Not only did doctors discuss making her well, they asked her parents if they wanted to preserve tissue so she could reproduce years later without the damaging effects of chemotherapy.
It was a lot to think about, according to Mylah’s dad Matthew, but because his daughter jokingly said “she wanted 1,000 children,” he knew being a mother was important to her. This decision was on top of other decisions he and his wife needed to make.
“A lot of paperwork signing. You do the consents and somebody says ‘hey what do you think about taking out your daughter’s ovary?’ Um, ok, and so we kind of left it at that. There’s a lot of information, a lot of it is a blur.”
It was Children’s Fertility Navigator Olivia Frias who introduced the idea to the Bryants and explained the specifics. She sees about seven to ten new patients a week. She says, “Of course there’s so many emotions, a malignancy or maybe they have found some type of blood disorder that’s going to warrant them a BMT (bone marrow transplant). But at the end of the day parents are very enlightened when they hear about this information and they are thankful about hearing about this.”

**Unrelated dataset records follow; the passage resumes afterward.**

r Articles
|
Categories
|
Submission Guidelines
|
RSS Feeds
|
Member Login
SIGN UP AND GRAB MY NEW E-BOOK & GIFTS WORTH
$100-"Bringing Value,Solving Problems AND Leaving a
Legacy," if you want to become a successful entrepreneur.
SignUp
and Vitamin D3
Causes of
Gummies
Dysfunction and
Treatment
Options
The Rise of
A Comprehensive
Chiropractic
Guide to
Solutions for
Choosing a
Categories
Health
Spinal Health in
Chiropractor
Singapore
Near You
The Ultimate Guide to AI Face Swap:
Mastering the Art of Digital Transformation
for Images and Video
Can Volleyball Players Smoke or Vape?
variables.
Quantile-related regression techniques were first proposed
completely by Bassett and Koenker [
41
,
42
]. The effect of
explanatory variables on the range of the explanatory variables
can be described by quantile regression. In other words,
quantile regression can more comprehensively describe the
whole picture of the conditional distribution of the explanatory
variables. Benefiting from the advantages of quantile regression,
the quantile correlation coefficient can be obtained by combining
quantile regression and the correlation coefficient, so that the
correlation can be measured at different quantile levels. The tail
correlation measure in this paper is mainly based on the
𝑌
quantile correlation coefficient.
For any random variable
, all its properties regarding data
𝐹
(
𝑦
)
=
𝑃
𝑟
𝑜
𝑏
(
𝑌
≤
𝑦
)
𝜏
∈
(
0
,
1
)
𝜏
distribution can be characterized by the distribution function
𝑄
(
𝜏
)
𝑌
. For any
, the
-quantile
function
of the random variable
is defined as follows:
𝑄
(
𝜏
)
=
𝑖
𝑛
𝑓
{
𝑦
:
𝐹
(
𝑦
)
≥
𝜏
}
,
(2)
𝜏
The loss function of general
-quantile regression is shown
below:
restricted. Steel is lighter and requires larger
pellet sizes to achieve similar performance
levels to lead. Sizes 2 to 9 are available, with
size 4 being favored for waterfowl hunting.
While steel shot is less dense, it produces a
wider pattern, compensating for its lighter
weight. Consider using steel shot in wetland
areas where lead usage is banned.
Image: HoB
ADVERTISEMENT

The Children’s Comprehensive Fertility Care and Preservation program team has been together since 2009 and today only a handful of hospitals offer it. Dr. Lesley Breech is director of the division of gynecology.
“Our philosophy is that every new patient to our cancer and blood disorders institute have a fertility consult and we would meet with them and talk about the options for that age patient or if the patient is after puberty or before puberty… all those implications about what choices would be available for the patient or the family.”
Breech says no patient is really too young or too old. Deciding to remove ovarian or testicular tissue or eggs or sperm depends on how great the risk from chemotherapy and radiation will be.
The removal and processing is not cheap. At the hospital it can range from $5,000 to $15,000. Storage at places like Reprotech is $200 to $400 a year. But Dr. Breech says there are charitable organizations that help with the cost.
Since 2012, Children’s has performed 40 such procedures. The families who choose to do it must agree to donate 20 percent of the material to research. They keep 80 percent. Frias explains, “So that 20 percent is going off to the research world and what does that mean for the parents? Are there going to be babies running around with their child’s DNA? That can always be a concern and we do our best to reassure them that is not the case at all. This is strictly for research purposes.”
The material is stored at Reprotech until the patient wants to become pregnant.
Fertility preservation is still experimental but doctors in Belgium report this year the first live birth by a 27-year-old woman who had ovarian tissue preserved when she was 13 before getting chemotherapy for a bone marrow transplant.